You really aren't Scottish eh? :D
f stop  24 | 2493  
8 Feb 2011 /  #14
DO NOT send money. In Polish culture that is insulting. Send flowers.
smurf  38 | 1940  
8 Feb 2011 /  #15
Thats not true, dont be telling porky pies chap. Every wedding I've been to here I've seen loads of envelopes given to the wedding couple outside the chapel
Olaf  6 | 955  
8 Feb 2011 /  #16
habit of creating "gift lists".

I'd agree, but after giving it a second thought I am for the list. If you don't make a list (some aunts and grannies will not stick to it anyway!) then you'll end up with a couple ugly bed linnens that don't even suit your bed dimensions, 2 or 3 electric kettles (not the ones that suit your kitchen, 1 toster (not going with the kettles), 1 cheap pressure coffee machine, several sets of towels or something similar, at least 2 vases or punch bowls that you want to throw down a window and you'll be most happy to the ones that actually did give you just money. Don't you think?

USFriend: I'd send a very chic card together with a very good champane or wine (best if you know her favourite). This won't be offending, too generous and most likely it will be very well recieved.

Objective 1 = For each statement about the forum thread on wedding gifts, answer yes or no on whether it agrees with the thread, and quote the deciding words. (a) One reply calls giving money insulting in Polish culture. (b) Another reply says envelopes are seldom given to the couple at weddings. (c) The advice addressed to USFriend is to send a card along with champagne or wine.
Objective 2 = In the forum thread on wedding gifts, how many electric kettles might a couple receive if they make no gift list?
Answer from the text alone.

(Dataset excerpts)
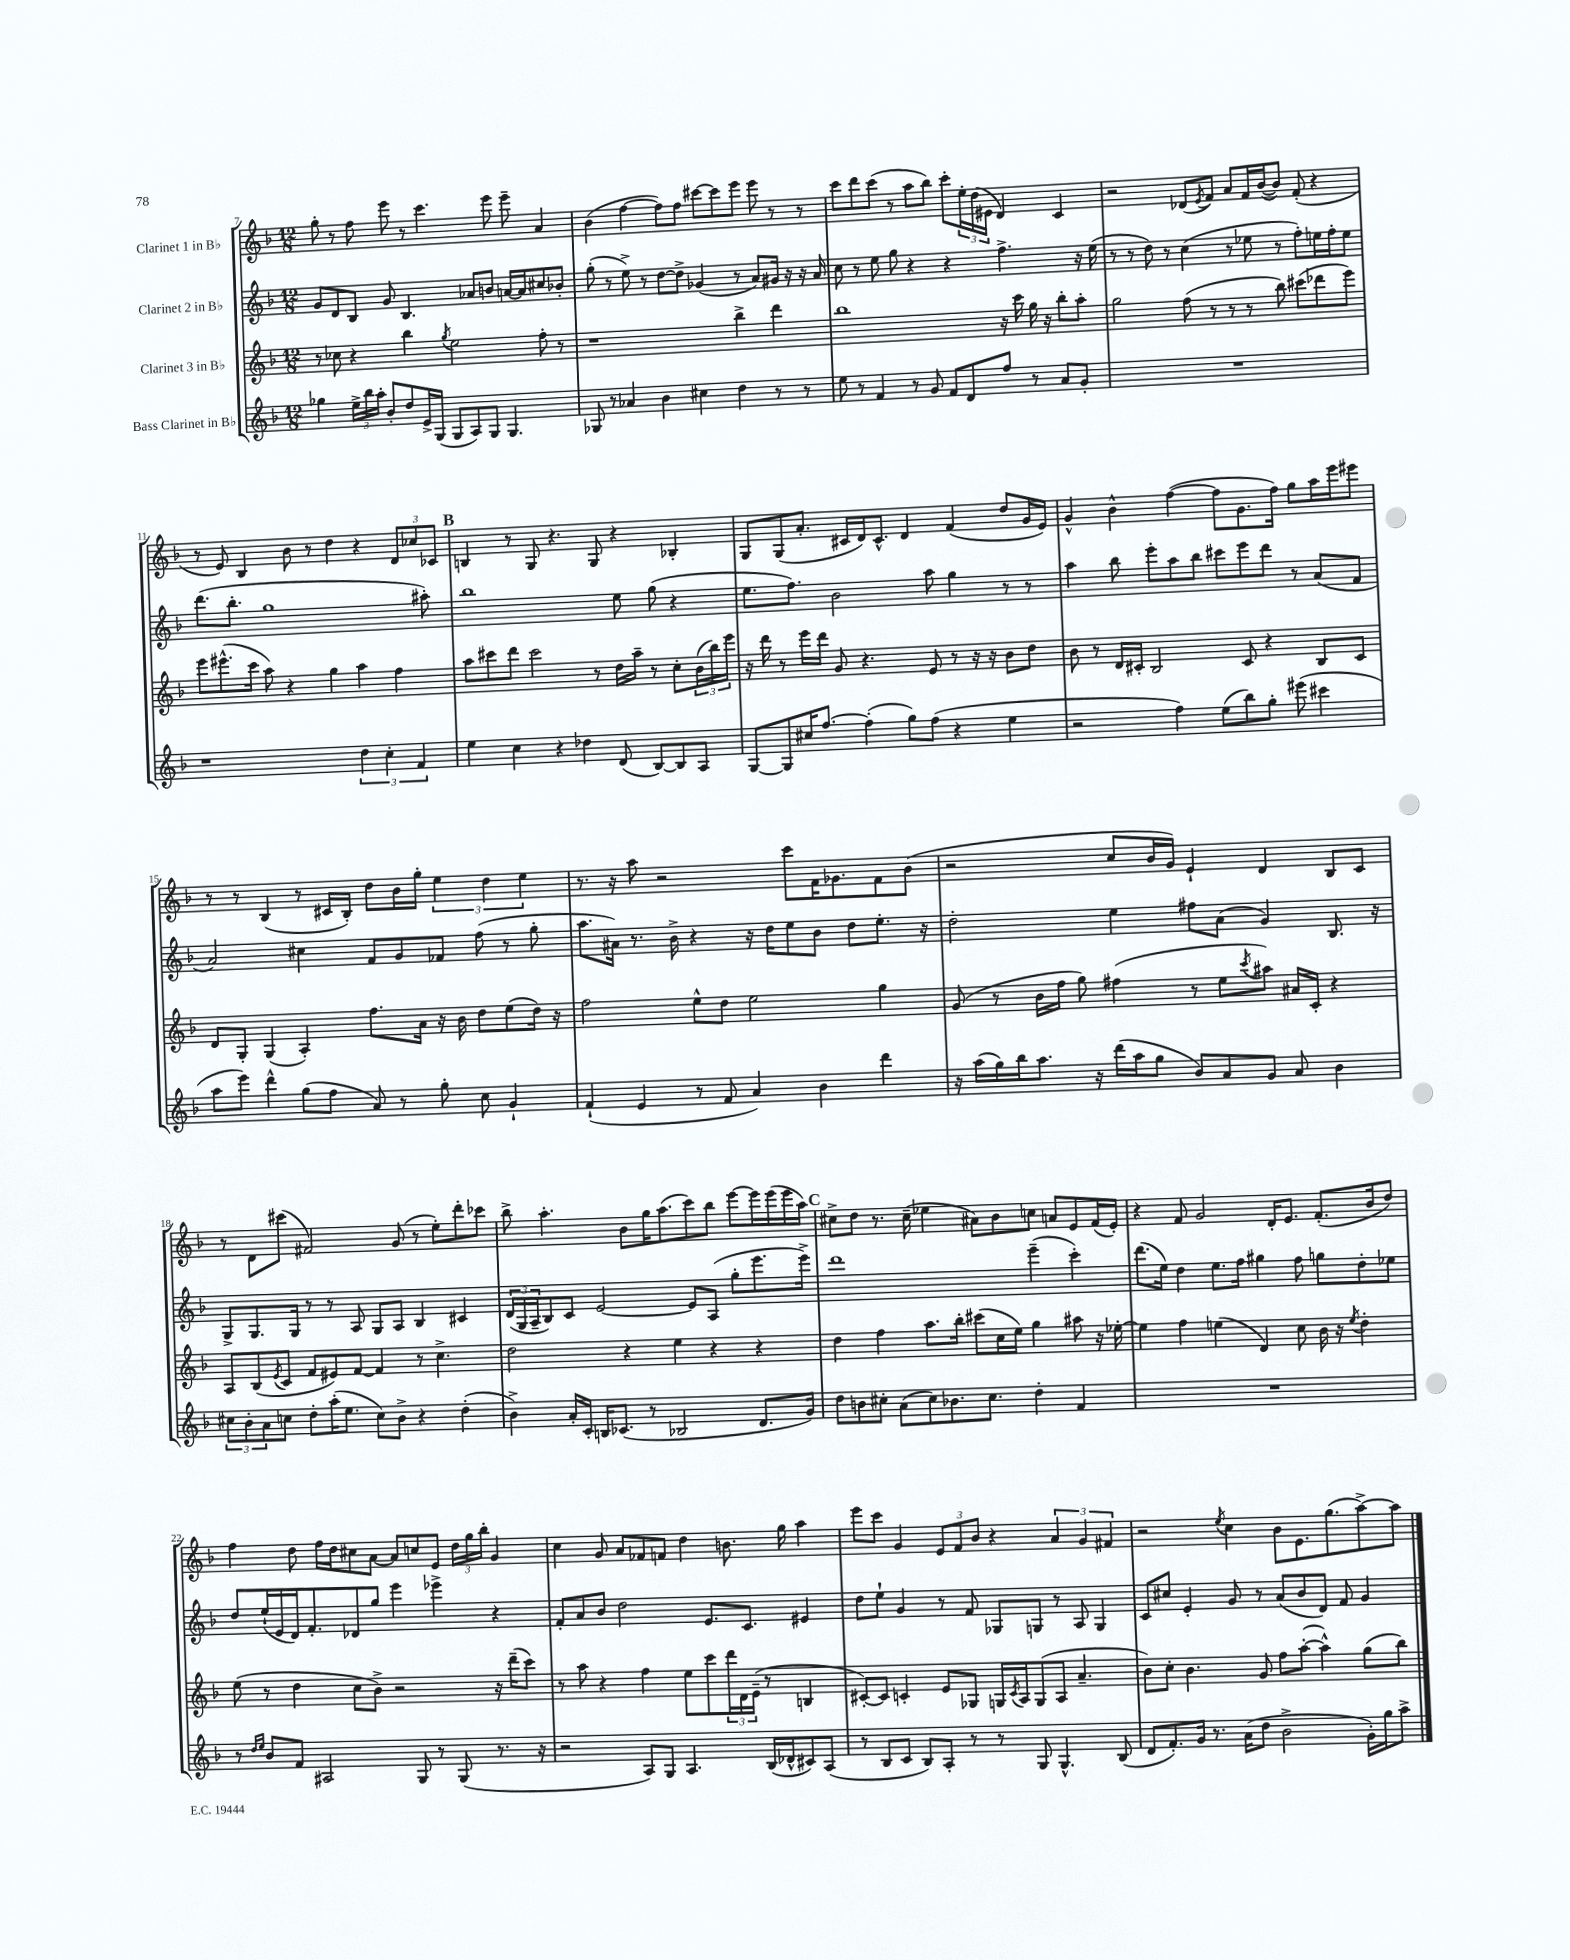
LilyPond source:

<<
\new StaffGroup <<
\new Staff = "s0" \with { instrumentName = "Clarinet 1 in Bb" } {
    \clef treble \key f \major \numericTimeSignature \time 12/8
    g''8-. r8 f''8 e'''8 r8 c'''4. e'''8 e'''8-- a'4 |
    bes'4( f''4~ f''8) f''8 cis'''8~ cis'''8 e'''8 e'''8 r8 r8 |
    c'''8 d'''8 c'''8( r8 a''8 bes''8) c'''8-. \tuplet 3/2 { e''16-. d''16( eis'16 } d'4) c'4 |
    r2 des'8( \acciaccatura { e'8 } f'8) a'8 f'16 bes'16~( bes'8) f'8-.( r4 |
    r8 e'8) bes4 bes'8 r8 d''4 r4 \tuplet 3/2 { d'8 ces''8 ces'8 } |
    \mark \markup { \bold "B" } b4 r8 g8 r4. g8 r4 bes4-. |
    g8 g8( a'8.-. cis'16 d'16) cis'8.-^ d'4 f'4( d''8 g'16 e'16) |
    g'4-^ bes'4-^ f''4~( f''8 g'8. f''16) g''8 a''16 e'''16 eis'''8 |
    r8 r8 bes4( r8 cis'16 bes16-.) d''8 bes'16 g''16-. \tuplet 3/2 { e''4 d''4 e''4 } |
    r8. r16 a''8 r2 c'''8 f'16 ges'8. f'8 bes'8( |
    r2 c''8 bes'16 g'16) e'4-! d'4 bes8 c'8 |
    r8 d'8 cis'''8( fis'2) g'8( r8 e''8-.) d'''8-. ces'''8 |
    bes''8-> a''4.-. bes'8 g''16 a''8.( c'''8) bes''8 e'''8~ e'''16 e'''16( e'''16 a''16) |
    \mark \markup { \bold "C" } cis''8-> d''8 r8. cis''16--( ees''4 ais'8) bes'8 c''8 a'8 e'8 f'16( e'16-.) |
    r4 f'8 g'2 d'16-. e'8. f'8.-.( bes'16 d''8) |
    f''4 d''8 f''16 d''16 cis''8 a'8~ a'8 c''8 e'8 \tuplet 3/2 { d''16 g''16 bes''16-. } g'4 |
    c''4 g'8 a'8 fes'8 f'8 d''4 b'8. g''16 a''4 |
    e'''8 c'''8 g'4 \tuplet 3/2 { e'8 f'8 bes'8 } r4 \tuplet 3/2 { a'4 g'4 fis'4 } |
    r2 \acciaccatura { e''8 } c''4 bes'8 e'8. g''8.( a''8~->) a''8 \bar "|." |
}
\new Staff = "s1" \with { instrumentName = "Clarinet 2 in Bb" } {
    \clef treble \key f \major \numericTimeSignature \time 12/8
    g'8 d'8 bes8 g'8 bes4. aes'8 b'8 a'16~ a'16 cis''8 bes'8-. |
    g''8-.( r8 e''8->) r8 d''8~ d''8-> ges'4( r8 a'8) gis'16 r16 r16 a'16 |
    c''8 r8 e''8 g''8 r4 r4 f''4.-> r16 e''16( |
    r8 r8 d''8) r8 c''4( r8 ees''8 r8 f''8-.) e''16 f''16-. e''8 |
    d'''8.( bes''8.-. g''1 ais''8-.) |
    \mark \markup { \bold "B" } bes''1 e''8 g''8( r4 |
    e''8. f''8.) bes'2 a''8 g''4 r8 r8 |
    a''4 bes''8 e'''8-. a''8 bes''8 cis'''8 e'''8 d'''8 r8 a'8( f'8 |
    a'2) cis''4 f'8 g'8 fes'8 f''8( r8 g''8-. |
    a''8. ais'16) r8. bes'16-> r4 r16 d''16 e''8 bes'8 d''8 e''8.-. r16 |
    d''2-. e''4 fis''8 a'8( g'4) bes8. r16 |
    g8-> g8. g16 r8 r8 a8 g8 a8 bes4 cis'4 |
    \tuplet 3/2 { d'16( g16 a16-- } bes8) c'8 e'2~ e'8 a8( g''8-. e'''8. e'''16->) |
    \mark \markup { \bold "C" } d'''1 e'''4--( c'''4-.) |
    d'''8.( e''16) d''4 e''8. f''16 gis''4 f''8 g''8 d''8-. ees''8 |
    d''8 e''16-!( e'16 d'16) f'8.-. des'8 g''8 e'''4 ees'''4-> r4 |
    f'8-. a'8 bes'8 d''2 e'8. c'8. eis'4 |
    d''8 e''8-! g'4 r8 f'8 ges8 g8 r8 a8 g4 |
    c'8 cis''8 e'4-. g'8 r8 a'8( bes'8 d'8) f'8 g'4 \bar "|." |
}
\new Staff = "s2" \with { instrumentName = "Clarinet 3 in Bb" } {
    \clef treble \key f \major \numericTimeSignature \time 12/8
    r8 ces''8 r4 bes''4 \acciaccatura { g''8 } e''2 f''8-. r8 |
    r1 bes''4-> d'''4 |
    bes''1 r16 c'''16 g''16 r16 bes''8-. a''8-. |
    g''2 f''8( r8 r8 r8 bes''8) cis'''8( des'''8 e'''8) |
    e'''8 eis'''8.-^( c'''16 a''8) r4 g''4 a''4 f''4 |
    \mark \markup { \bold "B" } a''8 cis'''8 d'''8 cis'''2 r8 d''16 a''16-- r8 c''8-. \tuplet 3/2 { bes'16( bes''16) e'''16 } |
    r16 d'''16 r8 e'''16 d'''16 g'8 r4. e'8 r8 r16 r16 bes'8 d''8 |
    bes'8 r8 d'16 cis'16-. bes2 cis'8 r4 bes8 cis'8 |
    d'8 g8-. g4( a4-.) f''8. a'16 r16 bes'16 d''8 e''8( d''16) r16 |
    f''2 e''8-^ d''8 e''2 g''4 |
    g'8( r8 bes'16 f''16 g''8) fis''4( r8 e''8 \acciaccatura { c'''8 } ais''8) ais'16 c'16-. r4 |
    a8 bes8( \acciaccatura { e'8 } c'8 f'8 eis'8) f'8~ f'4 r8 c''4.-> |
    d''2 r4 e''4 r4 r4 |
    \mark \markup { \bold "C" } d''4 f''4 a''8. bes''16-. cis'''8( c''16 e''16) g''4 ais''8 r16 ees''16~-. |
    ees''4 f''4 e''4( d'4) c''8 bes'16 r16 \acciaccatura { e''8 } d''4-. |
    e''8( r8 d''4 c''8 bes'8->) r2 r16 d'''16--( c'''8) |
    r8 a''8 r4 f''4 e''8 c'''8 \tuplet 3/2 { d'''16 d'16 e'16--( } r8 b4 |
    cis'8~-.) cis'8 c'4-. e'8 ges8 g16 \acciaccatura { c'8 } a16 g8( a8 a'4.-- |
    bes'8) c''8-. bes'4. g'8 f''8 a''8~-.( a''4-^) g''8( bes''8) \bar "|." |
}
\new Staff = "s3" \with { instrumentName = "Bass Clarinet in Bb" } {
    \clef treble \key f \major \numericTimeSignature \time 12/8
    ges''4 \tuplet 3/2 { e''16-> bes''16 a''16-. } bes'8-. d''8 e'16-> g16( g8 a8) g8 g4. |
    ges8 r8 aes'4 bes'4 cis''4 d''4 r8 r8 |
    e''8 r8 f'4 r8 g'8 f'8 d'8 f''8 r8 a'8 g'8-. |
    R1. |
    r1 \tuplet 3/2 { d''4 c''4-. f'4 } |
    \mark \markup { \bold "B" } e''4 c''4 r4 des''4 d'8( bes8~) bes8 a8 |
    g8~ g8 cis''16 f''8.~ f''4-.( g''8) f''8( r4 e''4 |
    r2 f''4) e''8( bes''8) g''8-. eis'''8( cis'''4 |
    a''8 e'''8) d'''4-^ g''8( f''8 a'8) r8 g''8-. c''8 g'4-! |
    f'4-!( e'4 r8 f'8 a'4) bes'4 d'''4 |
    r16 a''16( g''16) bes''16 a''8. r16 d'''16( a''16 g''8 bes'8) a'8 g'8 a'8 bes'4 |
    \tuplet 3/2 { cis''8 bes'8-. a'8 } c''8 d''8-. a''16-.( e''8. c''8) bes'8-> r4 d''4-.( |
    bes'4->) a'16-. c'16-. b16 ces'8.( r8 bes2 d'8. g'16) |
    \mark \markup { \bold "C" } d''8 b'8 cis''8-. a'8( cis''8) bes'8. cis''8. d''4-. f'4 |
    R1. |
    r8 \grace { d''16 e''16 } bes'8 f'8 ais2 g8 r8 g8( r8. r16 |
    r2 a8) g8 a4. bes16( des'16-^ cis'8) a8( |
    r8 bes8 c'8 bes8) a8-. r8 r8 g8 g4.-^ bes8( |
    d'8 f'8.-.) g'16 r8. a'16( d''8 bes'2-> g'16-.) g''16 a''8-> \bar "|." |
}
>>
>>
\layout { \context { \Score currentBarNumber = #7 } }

Final result 1 =
(a) Yes: "DO NOT send money. In Polish culture that is insulting."
(b) No: "Every wedding I've been to here I've seen loads of envelopes given to the wedding couple outside the chapel"
(c) Yes: "I'd send a very chic card together with a very good champane or wine"

Final result 2 = 2 or 3 electric kettles.